Nanovesicles as Targeted Therapy for Lung Cancer

Available therapies for patients with lung cancer are associated with a number of significant toxicities that must be effectively managed by oncologists. These toxicities adversely affect quality of life in such patients, providing further impetus for more effective and more tolerable treatment options for patients with lung cancer.

Nanovesicles as Targeted Therapy

Selective delivery of anticancer agents remains a key obstacle in implementing effective therapies for both primary and secondary, or metastatic, cancers. Recent data demonstrate that saposin C-dioleoylphosphatidylserine (SapC-DOPS) induces tumor apoptosis and significantly inhibits tumor growth in preclinical models and may be a promising treatment for lung cancer.SapC-DOPS is a biotherapeutic agent composed of a lysosomal protein (saposin C) and a phospholipid (dioleoylphosphatidylserine), which is incorporated into nanovesicles that selectively target and induce cancer cell death. These actions are a consequence of the affinity of SapC-DOPS for phosphatidylserine, an acidic phospholipid abundantly present in the membrane surface of a variety of tumor cells and tumor-associated vasculature.^1,2

Viability assays showed that SapC-DOPS cytotoxicity was positively correlated with cell surface phosphatidylserine levels. These specific actions spare normal cells and tissues, which suggests the potential for reducing adverse effects associated with lung cancer treatment.

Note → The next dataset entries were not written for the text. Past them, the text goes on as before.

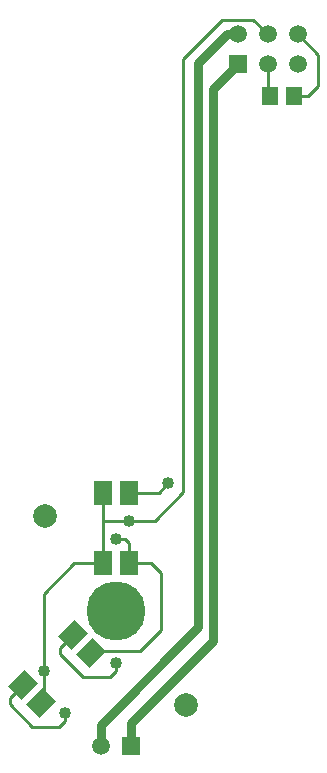
<source format=gbl>
G04 Layer_Physical_Order=2*
G04 Layer_Color=16711680*
%FSLAX25Y25*%
%MOIN*%
G70*
G01*
G75*
%ADD11R,0.05512X0.05906*%
G04:AMPARAMS|DCode=12|XSize=78.74mil|YSize=62.99mil|CornerRadius=0mil|HoleSize=0mil|Usage=FLASHONLY|Rotation=225.000|XOffset=0mil|YOffset=0mil|HoleType=Round|Shape=Rectangle|*
%AMROTATEDRECTD12*
4,1,4,0.00557,0.05011,0.05011,0.00557,-0.00557,-0.05011,-0.05011,-0.00557,0.00557,0.05011,0.0*
%
%ADD12ROTATEDRECTD12*%

%ADD13R,0.06299X0.07874*%
%ADD14C,0.01000*%
%ADD15C,0.07874*%
%ADD16C,0.07874*%
%ADD17C,0.19685*%
%ADD18C,0.05906*%
%ADD19R,0.05906X0.05906*%
%ADD20C,0.04000*%
%ADD21C,0.03000*%
D11*
X51563Y171500D02*
D03*
X59437D02*
D03*
D12*
X-8073Y-14198D02*
D03*
X-24777Y-30901D02*
D03*
X-14198Y-8073D02*
D03*
X-30901Y-24776D02*
D03*
D13*
X-4331Y15748D02*
D03*
X-4331Y39370D02*
D03*
X4331Y15748D02*
D03*
Y39370D02*
D03*
D14*
X67500Y175000D02*
Y185295D01*
X60709Y192087D02*
X67500Y185295D01*
X64000Y171500D02*
X67500Y175000D01*
X59437Y171500D02*
X64000D01*
X50709Y172354D02*
X51563Y171500D01*
X50709Y172354D02*
Y182087D01*
X45795Y197000D02*
X50709Y192087D01*
X35500Y197000D02*
X45795D01*
X22500Y184000D02*
X35500Y197000D01*
X-18500Y-12375D02*
X-14198Y-8073D01*
X-18500Y-14500D02*
Y-12375D01*
Y-14500D02*
X-11000Y-22000D01*
X-2000D01*
X0Y-20000D01*
Y-17500D01*
X-8073Y-14198D02*
X-7376Y-13500D01*
X8000D01*
X15000Y-6500D01*
Y12500D01*
X4331Y15748D02*
X11752D01*
X-18703Y-38703D02*
X-16703Y-36703D01*
X-27703Y-38703D02*
X-18703D01*
X-35203Y-31203D02*
X-27703Y-38703D01*
X-35203Y-31203D02*
Y-29079D01*
X-30901Y-24776D01*
X-16703Y-36703D02*
Y-34203D01*
X-24777Y-30901D02*
X-24000Y-30125D01*
Y5500D02*
X-13752Y15748D01*
X-4331D01*
X-4331Y15748D02*
X-4331Y15748D01*
X-24000Y-30125D02*
Y-20000D01*
Y5500D01*
X13000Y30000D02*
X22500Y39500D01*
Y184000D01*
X-4331Y15748D02*
Y30000D01*
Y39370D01*
X4331D02*
X14370D01*
X17500Y42500D01*
X-4331Y30000D02*
X4500D01*
X13000D01*
X11752Y15748D02*
X15000Y12500D01*
X4331Y15748D02*
Y22669D01*
X3000Y24000D02*
X4331Y22669D01*
X0Y24000D02*
X3000D01*
D15*
X-23622Y31496D02*
D03*
D16*
X23622Y-31496D02*
D03*
D17*
X-0Y-0D02*
D03*
D18*
X60709Y192087D02*
D03*
Y182087D02*
D03*
X50709Y192087D02*
D03*
Y182087D02*
D03*
X40709Y192087D02*
D03*
X-5000Y-45000D02*
D03*
D19*
X40709Y182087D02*
D03*
X5000Y-45000D02*
D03*
D20*
X0Y-17500D02*
D03*
X-16703Y-34203D02*
D03*
X-24000Y-20000D02*
D03*
X17500Y42500D02*
D03*
X4500Y30000D02*
D03*
X0Y24000D02*
D03*
D21*
X32500Y173878D02*
X40709Y182087D01*
X-5000Y-45000D02*
Y-38000D01*
X5000Y-45000D02*
Y-37500D01*
X32500Y-10000D01*
Y173878D01*
X-5000Y-38000D02*
X27500Y-5500D01*
Y182500D02*
X37087Y192087D01*
X40709D01*
X27500Y-5500D02*
Y182500D01*
M02*

</source>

Investigation in Multiple Cancers

The binding of SapC-DOPS to phosphatidylserine is favored at acidic pH, which characterizes the milieu of many solid tumors.¹Results of this study support SapC-DOPS binding to lung cancer cells was more pronounced at low pH.Results from several studies suggest that SapC-DOPS nanovesicles may be a promising treatment option for lung cancer. In addition to lung cancer, other studies indicate that SapC-DOPS has shown selective cytotoxic activity in pancreatic cancer^3,4, skin cancer⁵, and primary and metastatic brain tumors⁶, while conferring a significant survival advantage in a preclinical model of breast cancer metastasis to the brain.^2,6Data suggest that systemically delivered SapC-DOPS nanovesicles are well tolerated and do not induce hepatotoxicity or manifest adverse effects.⁷

The agent warrants further clinical study, according to its inventor, Xiaoyang Qi, PhD, associate professor of medicine, division of hematology-oncology, department of internal medicine, University of Cincinnati College of Medicine, Ohio.

References

1. Zhao S, Chu Z, Blanco VM, Nie Y, Hou Y, Qi X. SapC-DOPS nanovesicles as targeted therapy for lung cancer.Mol Cancer Ther. 2015;14(2):491-498.
2. Blanco VM, Chu Z, Vallabhapurapu SD, et al. Phosphatidylserine-selective targeting and anticancer effects of SapC-DOPS nanovesicles on brain tumors.Oncotarget. 2014;5(16):7105-7118.
3. Olowokure O, Qi X. Pancreatic cancer: current standards, working towards a new therapeutic approach.Expert Rev Anticancer Ther. 2014;14(5):495-497.
4. Chu Z, Abu-Baker S, Palascak MB, Ahmad SA, Franco RS, Qi X. Targeting and cytotoxicity of SapC-DOPS nanovesicles in pancreatic cancer.PLoS One. 2013;8(10):e75507.
5. Abu-Baker S, Chu Z, Stevens AM, Li J, Qi X. Cytotoxicity and selectivity in skin cancer by SapC-DOPS nanovesicles.J Cancer Ther. 2012;3(4):321-326.
6. Wojton J, Meisen WH, Jacob NK, et al. SapC-DOPS-induced lysosomal cell death synergizes with TMZ in glioblastoma.Oncotarget. 2014;5(20):9703-9709.
7. Qi X, Chu Z, Mahller YY, Stringer KF, Witte DP, Cripe TP. Cancer-selective targeting and cytotoxicity by liposomal-coupled lysosomal saposin C protein.Clin Cancer Res. 2009;15(18):5840-5851.